Twenty plus years from high school, I found myself as the Treasurer of a Fortune Five Hundred Company, realizing how much I owed Mr. Patton. I went in search of him but find nothing, not a trace. He’s somewhere, or maybe not, but either way he’s not forgotten.
* * *
I was taught math as though by a succession of quilt makers, each showing me a particular patch, never the whole blanket. Each patch was its own exercise in computation, as though I was being prepared for a role as an assistant calculator to a 19th century astronomer.
Today, computation is at our fingertips.
Four days per week, at two of New Your City’s most under-resourced schools, approximately 150 4th and 5th grade students enjoy a math-enrichment program. Along with a handful of teachers, I spend an hour with kids ranging in age from 10 to 12. For the first five minutes I talk about ‘math’ – what is it? I ask. Then we go on a journey cribbed from Mario Livio’s Is “God a Mathematician.”

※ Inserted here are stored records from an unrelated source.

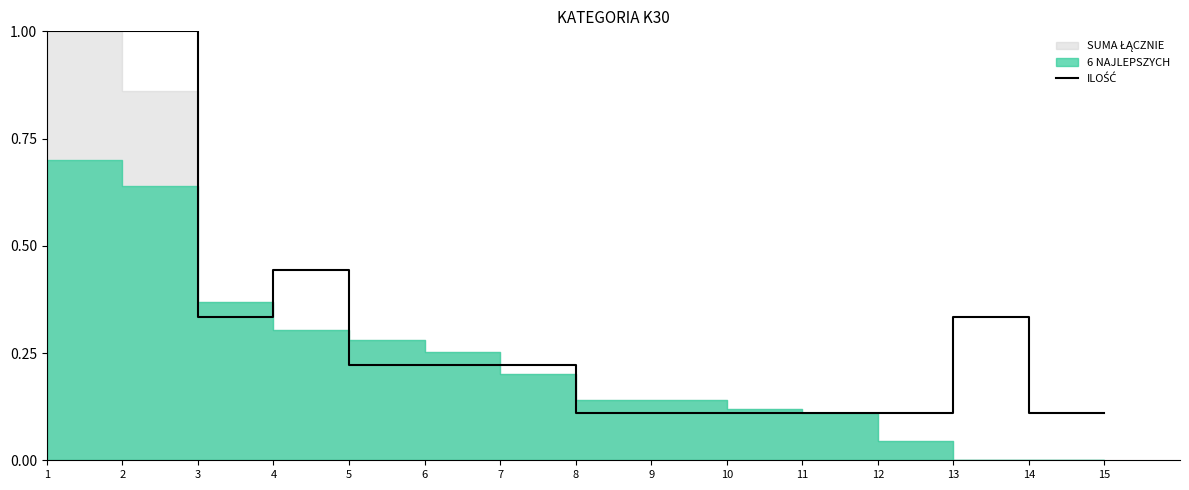

What value does the data have at 10?

0.1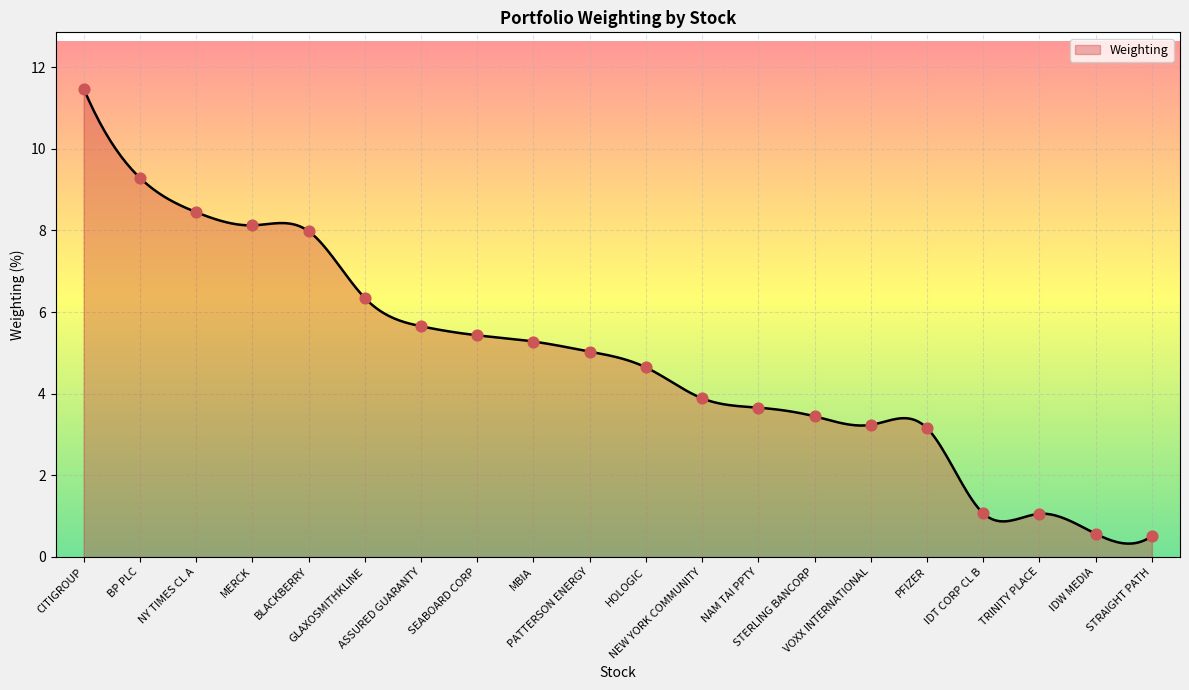

What is the maximum value shown in the chart?

11.5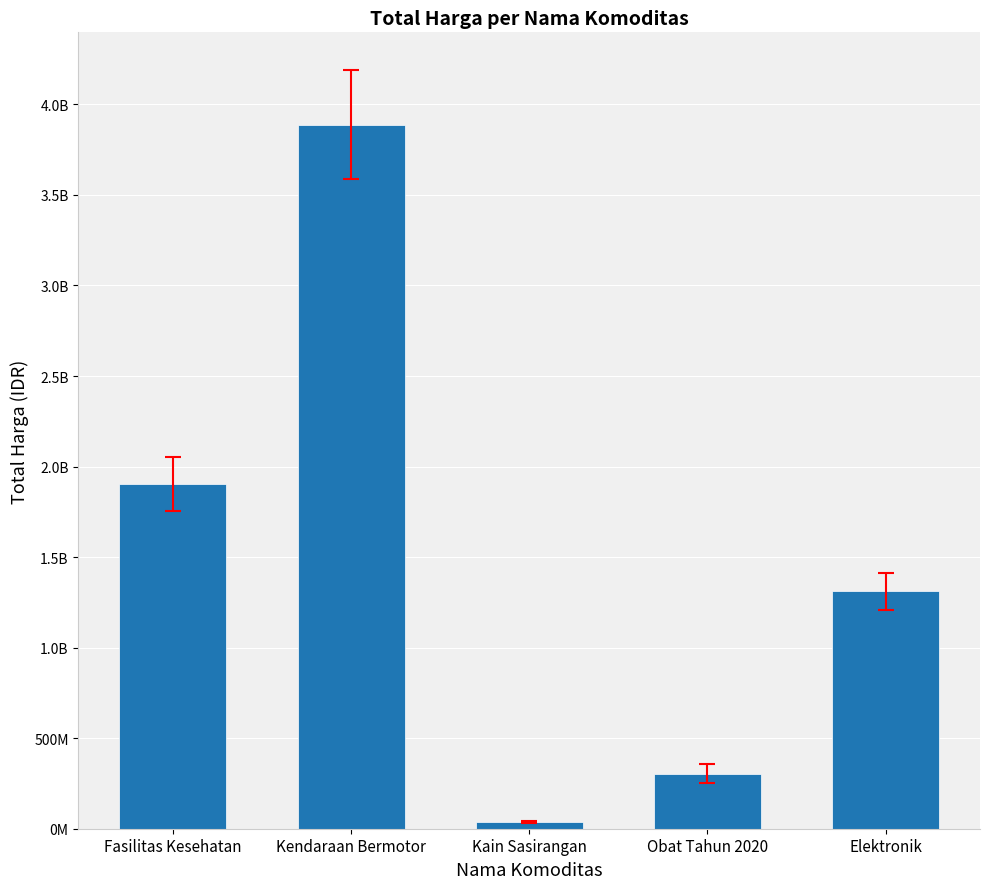

Does the chart contain any negative values?

No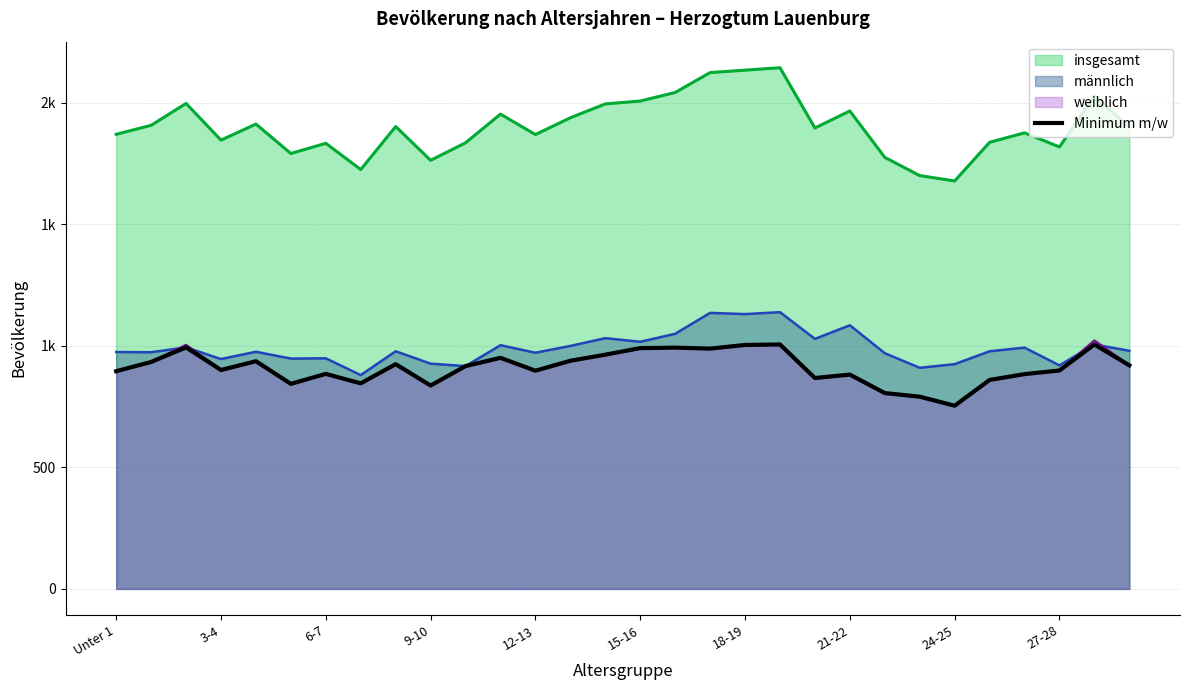

What is the change in value from Unter 1 to 26?

-12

Look at the different ways languages and cultures represent a two, I say as I show the students the scribbles from different numbering systems. If we add a scribble for two to a scribble for three do we always get the scribble for five, no matter the language? If so, then is math about numbers or about rules of a game?
Would any alien see the mathematical universe the same way we do? I ask as I hand out bags randomly filled with M&M’s. (Borrowed from the Internet) The students empty the bags and, in groups, count with their fingers, then tally first the number of whole finger counts – the base – then the left overs – the ones. Three tens and four ones, a group might say.
Then, hopefully after not eating anything, we count again but this time using only the space between the knuckle creases on a single hand, (excluding thumbs, surprisingly there are twelve such spaces.) Then a student reads out – two full bases followed by ten ones: same count, different base.
Next, we play the Alien Game: I describe the number of fingers the Alien has and the students show me how the Alien forms numbers: if it’s a three- fingered Alien, for example, then her six is 20, two bases, zero ones; similarly, a seven becomes 21, two bases, one ‘1.’
I tell the kids about the possibility that there was a Native American who had collected a lot of shells that once were a type of money and how this Native American didn’t want to carry all of her shells around but realized she’d need a system that would allow her to know her shells and finally she came up with one where instead of having to remember line after line after line, one for each shell, she only had to remember one scribble; one mark that allowed her to know the full total of her shells.
Once she figured out how to do this she had abstracted the numbers from the shells. And once this was done she played with the numbers, always according to the rules laid out by Boole of Boolean Algebra fame who said math is not necessarily about quanta; math is about the rules of a game where you assign meaning to symbols and then only allow operations that keep you within the assigned meanings. Then we discuss the most surprising aspect of abstracted math – that when you least expect it, abstractions strike upon a real word counterpoint, such as the Higgs Boson.
I started this program. It’s meant to carry on in the tradition of Mr. Patton (though, for the record, I named it The Susan Wildman Foundation after Steve and Susan Wildman, who picked up where Mr. Patton left off and whose debt I can never repay.)
I am not trying to discover future mathematicians. My goals are more modest: See as many students as possible, when they get to high school, realize something familiar in their math courses and have that feeling marshal into a confidence, encouraging them to try and feel good about a B, or better yet, a B+. Most importantly, just try.